The newly introduced carbon tax is set at K4 000, K8 000, K11 500 and K15 555 for motor vehicles with engine size of between 0 to 1500, 1501 to 2000, 2001 to 3000 and above 3000, respectively. However the Malawi Confederation of Chambers of Commerce and Industry (MCCCI) chief executive officer Chancellor Kaferapanjira commented that rather than be fixed according to capacity of a vehicle, carbon tax must be proportionate to the respective vehicles’ usage.
Kaferapanjira outlined that a vehicle with a small capacity can use more fuel than a truck or lorry with a huge capacity. “In this case, it is the small capacity vehicle that has caused more damage to the environment than the truck.

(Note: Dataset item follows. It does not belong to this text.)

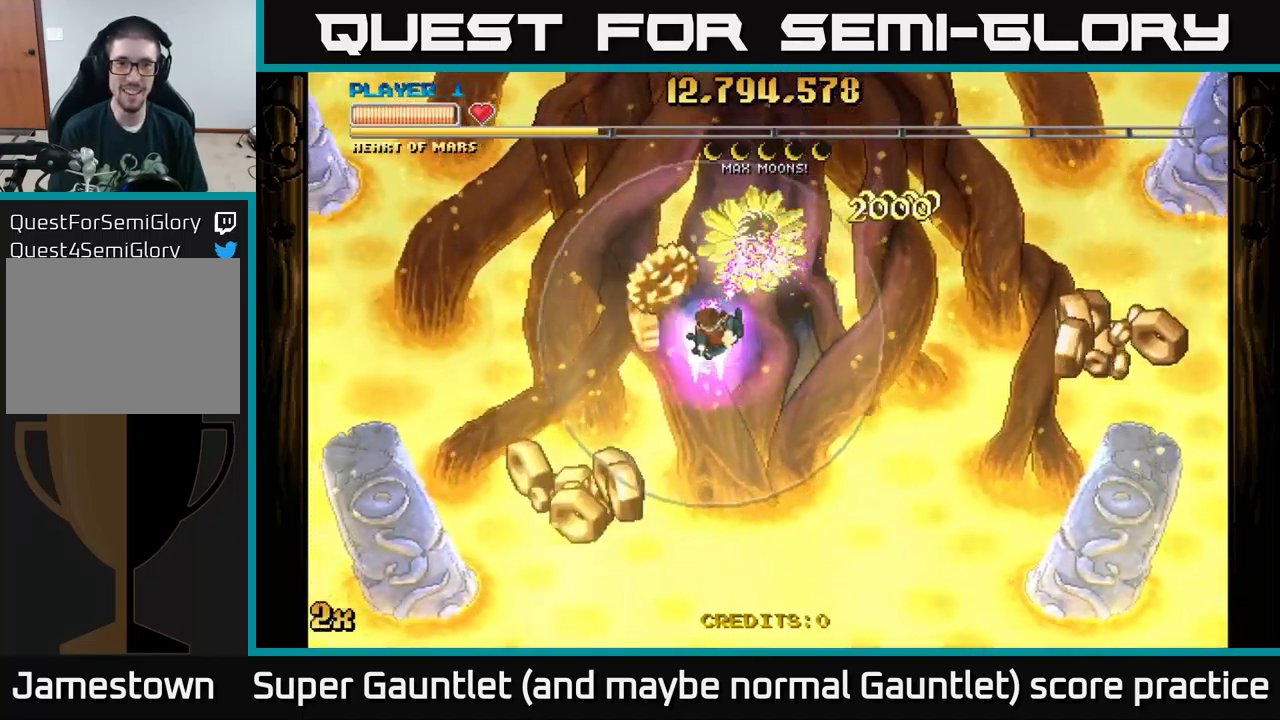
{"buttons": ["A"], "left_stick": "down-right", "right_stick": "center", "events": [[117, "left_stick", "up-right"], [284, "left_stick", "down"], [417, "left_stick", "down-right"]]}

It is baffling to note that this was not obvious to government bureaucrats despite advice given to them” said Kaferapanjira.
The carbon tax is due when renewing the Certificate of Fitness (CoF) of a motor vehicle at the Directorate of Road Traffic and Safety Services (DRTSS) where Malawi Revenue Authority (MRA) has created offices to facilitate the payment of the tax.
On the other hand, Consumers Association of Malawi executive director John Kapito observed that while taxes are punitive to consumers, the growing number of vehicles and their impact on the environment needs to be managed.